Elle considérait le marquis, vieilli et las. le ventre un peu lourd et la paupière pesante, fourbu comme un cheval de guerre qui vient crever dans des brancards de fiacre, usé avant l’âge, et elle souriait.

— Tu dégringoles, marquis, dit-elle. Depuis huit jours, tu engraisses stupidement.

— Tu ne rajeunis pas non plus, Paula. et tu maigris.

De Plombières eut un soupir.

— Tu penses donc encore à Margot ?

— Oui. Que veux-tu ? ma fin de vie est ratée. Je voulais vivre tranquille avec la gosse, et je ne puis oublier ma sottise : croire à l’amour d’une femme qu’on paye.

Il y eut un silence. Et les deux bêtes lasses, après avoir fixé leurs yeux, brutalement attirés par l’habitude de l’étreinte, se traînèrent l’un vers l’autre, et se prirent comme s’ils s’étaient aimés.

Plus abattus après, ivres de dégoût, fatigués l’un de l’autre, se méprisant également, ils se dirent adieu et de Plombières partit.

Il remonta les Champs-Élysées, passa sous les fenêtres de l’hôtel de Suzanne.
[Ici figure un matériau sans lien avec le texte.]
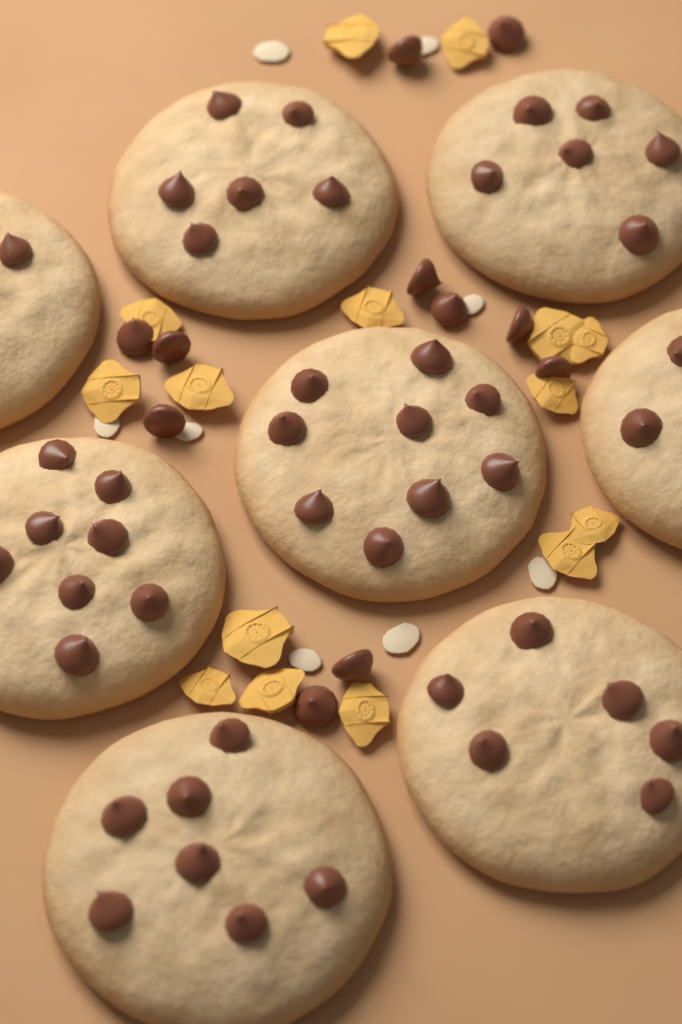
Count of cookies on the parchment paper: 8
Les fenêtres n’avaient aucune lueur.

Il s’arrêta quelques minutes devant la porte, le temps de lourdement penser, et, triste, dans un retour vers le passé, il parcourut, de souvenir, les jours heureux et de misère dans les bras de la chanteuse d’autrefois, le voyage en Amérique, la vie de marlou, de marlou qui aimait, qui était aimé ; il eut des regrets.
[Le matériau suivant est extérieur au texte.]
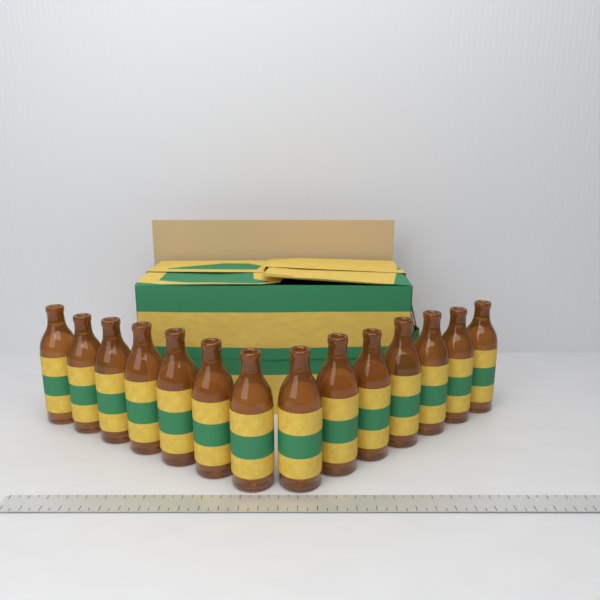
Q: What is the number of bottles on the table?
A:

De Plombières suivit l’avenue d’Antin, le faubourg Saint-Honoré, le boulevard Haussmann et gagna la rue de la Bienfaisance.

Troisième station de son chemin d’amour.

— Ils ne dorment pas, eux, dit-il.

C’était là qu’ils s’aimaient, peut-être, Mariette d’Anjou et San-Pedro.
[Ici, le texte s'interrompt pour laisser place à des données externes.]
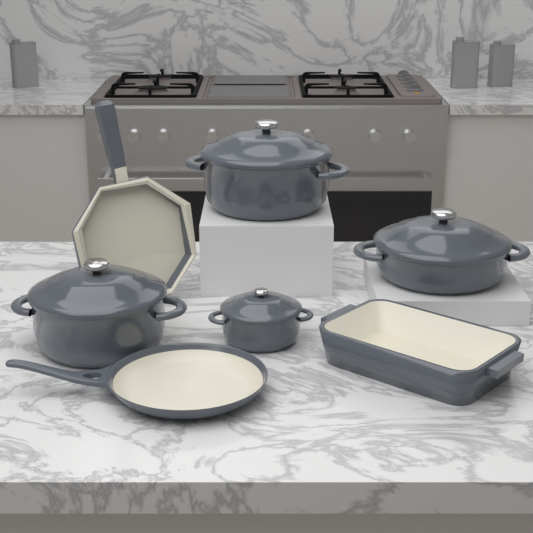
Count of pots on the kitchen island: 4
Alors, il revint sur ses pas, traversa le Parc Monceau, et rentra dans le petit hôtel, nid sans oiselle, où il avait installé Margot de Belaire.

— De toutes les femmes que j’ai connues. la seule que je puisse encore aimer, la seule qui soit à moi, si je le veux, dit-il tout haut, c’est Paula, et c’est Paula que j’ai le plus volée.

Il s’écroula dans un fauteuil du salon, au rez-de-chaussée, n’ayant pas le courage de monter dans sa chambre, dans leur chambre, celle de Margot et la sienne.

Cependant il était riche, il avait au Crédit Lyonnais, en rentes et en actions solides, plus d’un million, la grosse et suffisante somme, et il n’avait pas une femme à côté de qui dormir.

Son abominable vie de souteneur ne lui rapporterait donc pas la bonne satisfaction ? Oui, sa fortune lui venait des femmes, de femmes qu’il avait aimées, et puis… Gavé d’or, il n’avait plus même les jouissances cueillies au temps de son infâme métier.

Le parvenu d’amour jeûnait d’amour bon.

Et ses yeux passaient sur chacun des objets qui l’entouraient : ce fauteuil où il reposait représentait une heure de la vie de Suzanne ; ce canapé, là, plus loin, une heure de Mariette ; ce tableau de Meissonier avait été acheté chez Petit avec de l’argent emprunté, et pas rendu, à Paula.

Il comptait les séances d’amour en comptant chaque bibelot.

Tout, autour de lui, avait été gagné à la sueur du corps de ses maîtresses offertes à d’autres mâles, et offertes par lui.

Il les avait exhibées, il les avait fait mousser, elles avaient produit. Elles avaient produit son luxe, elles avaient tué l’amour.

— Je suis un commerçant de chair, dit-il.

Il voulut rire, mais il eut un rire qui lui fit du mal.

— C’est vrai que j’engraisse, dit-il encore.

Et il tira son gilet sur son ventre.

— Tout me dégoûte !

Ses bras tombèrent sur ses genoux et il s’endormit.

Et pendant que Gaston de Plombières se saoûlait d’ennui dans le petit hôtel de la rue de Chazelles, Margot de Belaire et Raoul de Saint-Croze, bien enfermés dans la garçonnière de la rue Fortuny, s’aimaient à tire-larigot et cocufiaient la comtesse à tour de bras.